I believe that everyone should have the opportunity to learn or to further their understanding of this art, as a result fees are by donation but I would hope this will reflect what you feel they are worth and your financial circumstances. If you are interested then contact me to start a dialog.
Sessions comprise of two core components.
The first component is called chan si gong, which translates as silk reeling exercises. These are a type of qigong (chi kung) that is specifically designed to teach tai-chi movement and will allow you to begin to develope your body in the unique way of the internal arts. They allow me to pass on my understanding of the 'six harmonies motion' movement system that tai-chi employs. They are both extensive and comprehensive and are interspersed with joint loosening exercises which open the body to the flow of energy that these exercises develop.
Traditionally exercises such as these would be the starting point for all new students, who would only be allowed to progress to learning a form when some degree of ability and understanding had been developed. This ensures that when a form is learnt the body movement is done correctly, preventing errors from becoming ingrained. As a stand alone system they allow tai-chi to be learnt without doing martial based movements.
The video below shows edited extracts of Master Zhang Xue-Xin performing the comprehensive chan si gong he taught me. YouTube will then recommend additional clips from the same source which when combined demonstrate the complete sequence.
I add to these some of the highly detailed chan si gong taught to me by Chen Xiao-Wang such as this one being taught here by Chen Bing. To gain the full benefit of these exercises you have to understand how to move correctly.
The second component is a 'foundation form' which is what people commonly recognise as tai-chi; a sequence of interconnected flowing movements performed predominantly in slow motion. This builds on the elemental knowledge developed in the chan si gong.
Depending on preferences and level of ability the form taught is one of the following.
Laojia translates as 'old frame' and describes the earliest known forms of tai-chi chuan. Yi lu means first path, meaning the first form learned in the system. Yi lu's are the foundation forms that underpin the entire system and as such remain important throughout ones development. They characterise tai-chi in that they are comprised mainly of slow movements. The lao jia yi lu is one of the oldest known tai-chi forms and is the form that all the first sets of all the major styles have developed from. It is over 200 years old and is an amalgamation and evolution of several 250 - 300 year old forms devised by Chen Wang-Ting the originator of Chen style tai-chi; with many of the movements being far older than that.

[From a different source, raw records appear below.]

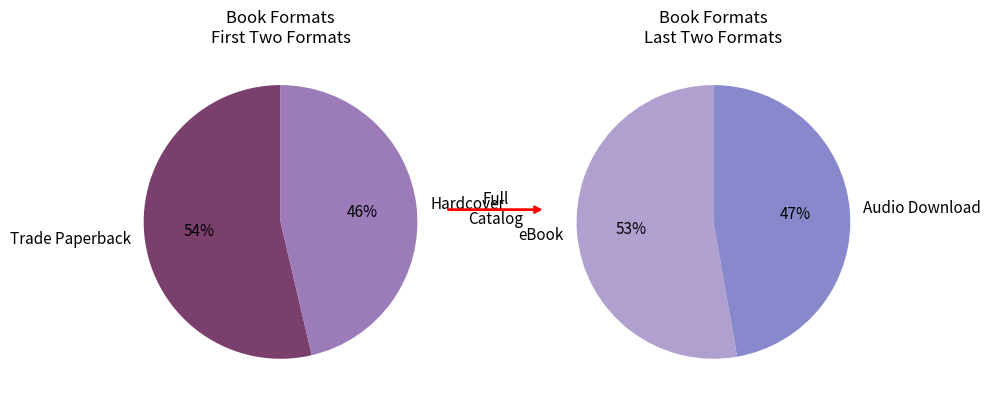

Which category has the biggest portion of the pie?

Trade Paperback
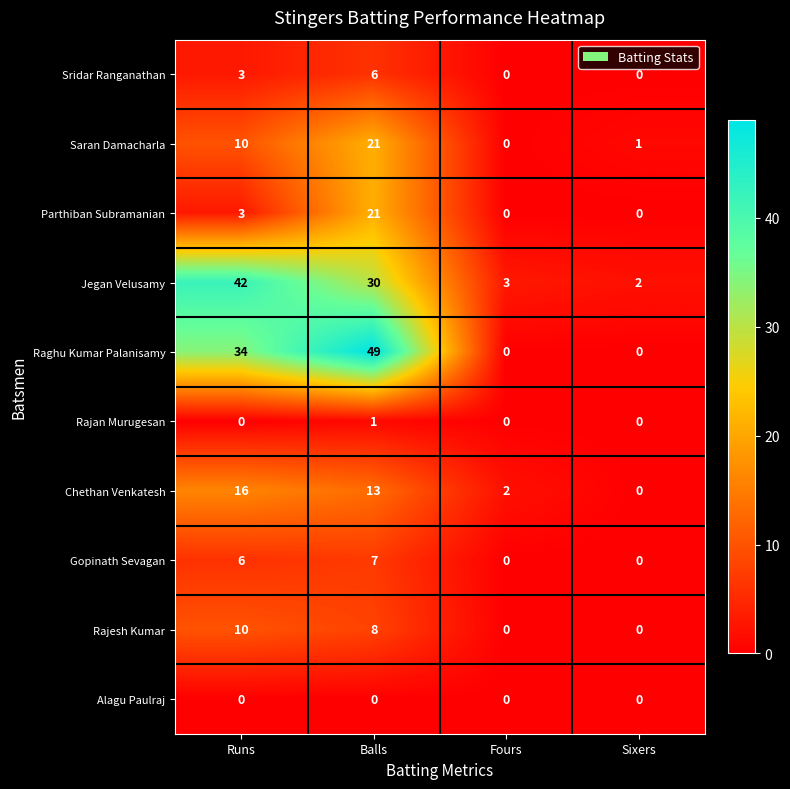

Is the value of Saran Damacharla at Sixers greater than the value of Rajesh Kumar at Runs?

No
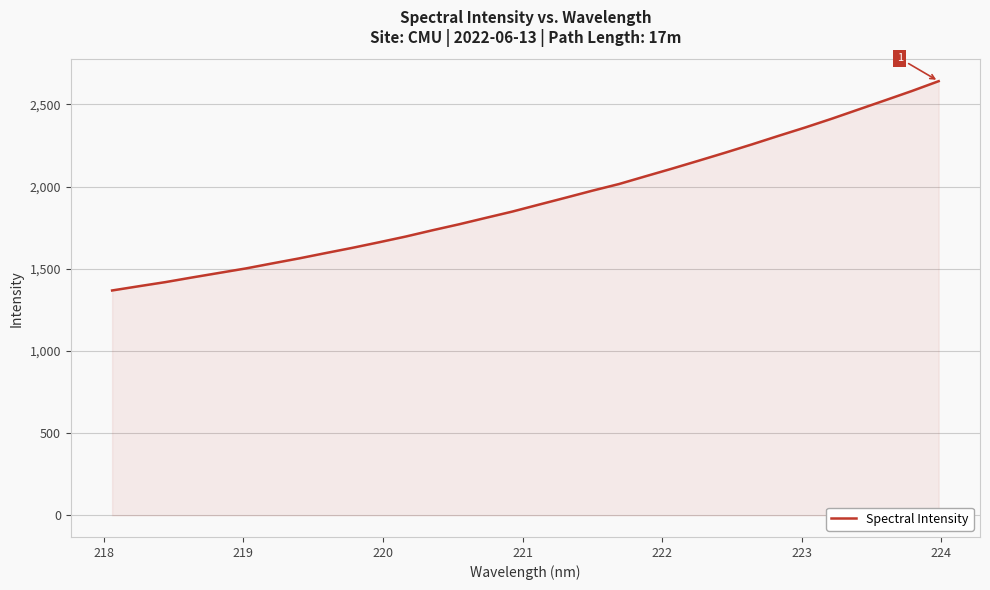

What is the difference between the maximum and minimum values?

1273.4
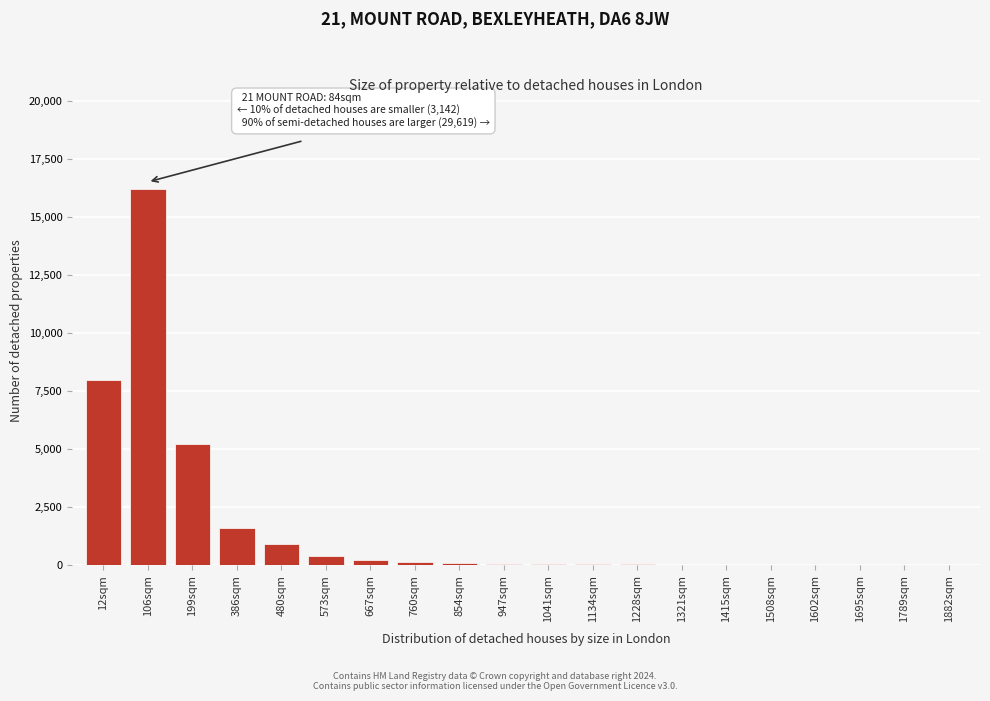

True or false: the data shows 220 at 667sqm.

True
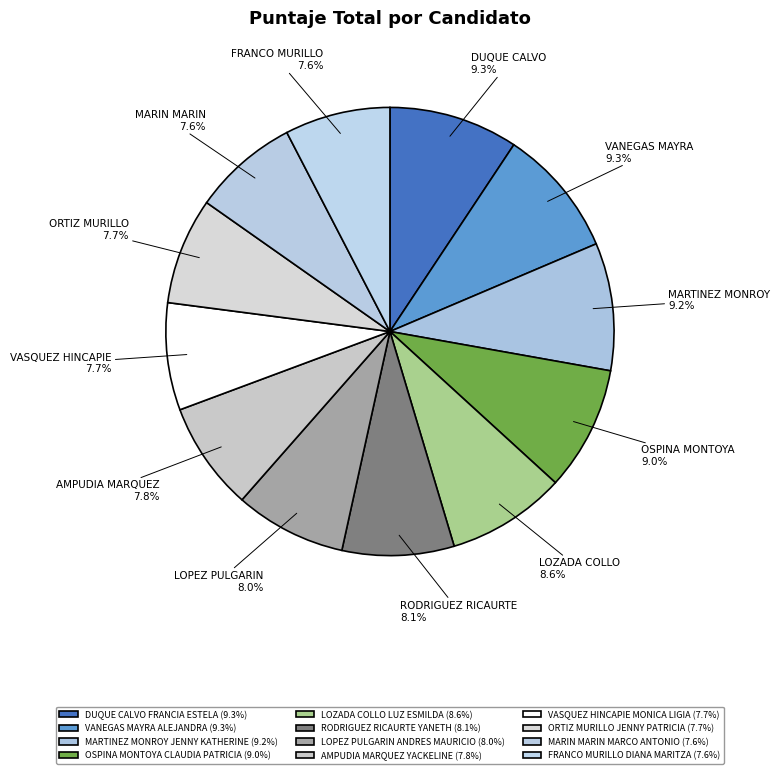

How many segments does this pie chart have?

12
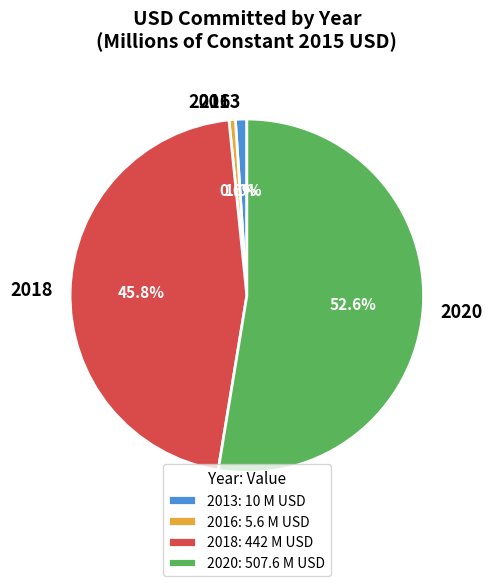

Does 2020 account for over 50% of the chart?

Yes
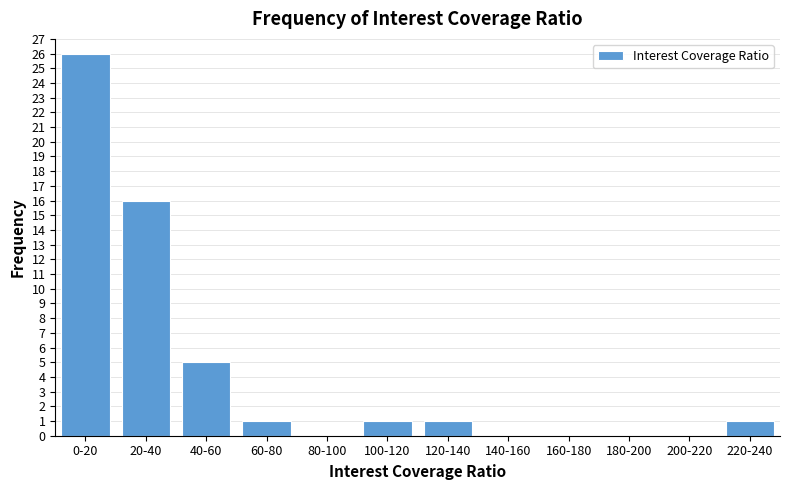

Reading left to right, list all the values displayed in this chart.

0-20=26	20-40=16	40-60=5	60-80=1	80-100=0	100-120=1	120-140=1	140-160=0	160-180=0	180-200=0	200-220=0	220-240=1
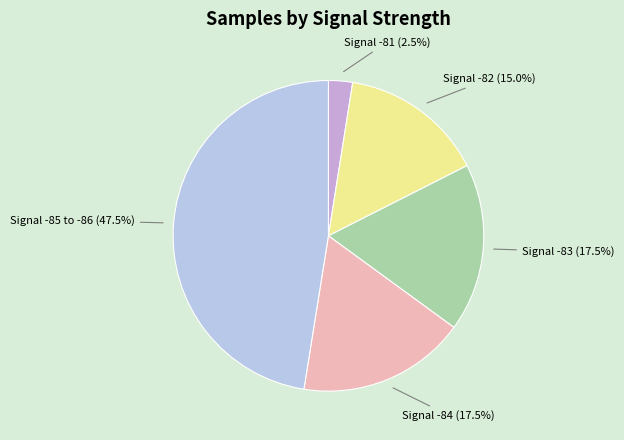

Count the number of slices in the pie.

5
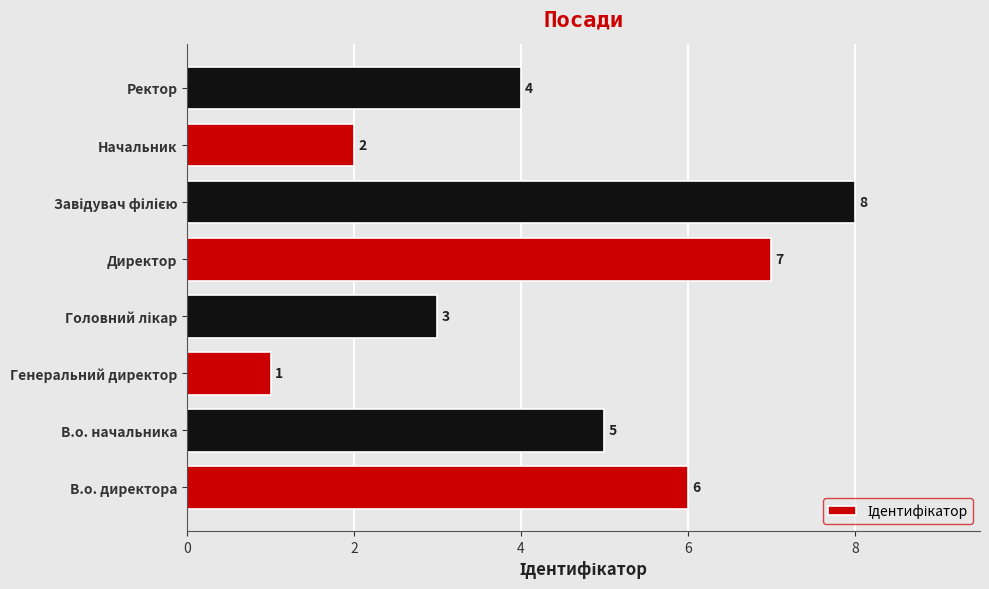

What is the sum of all values?

36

The lao jia yi lu has all the benefits of the shorter forms but is a much greater physical work out. It is far more complex, longer and more athletic than modern tai-chi forms, making it more demanding and far more rewarding. It is an excellent vehicle for developing a comprehensive understanding of six harmonies motion and introduces more advanced techniques such as 'fajing'.
This is a shorter Chen style form that is based on the first half of the lao jia yi lu making it a good starting point to build on. It is less demanding than the lao jia yi lu; the more challenging movements of which are contained within its second half.
Derivations of this form are the most commonly taught tai-chi forms today and are suitable for all ages and abilities. This gentle exercise emphasis relaxation, softness and posture. It develops a calm mind and can be considered as meditation in motion.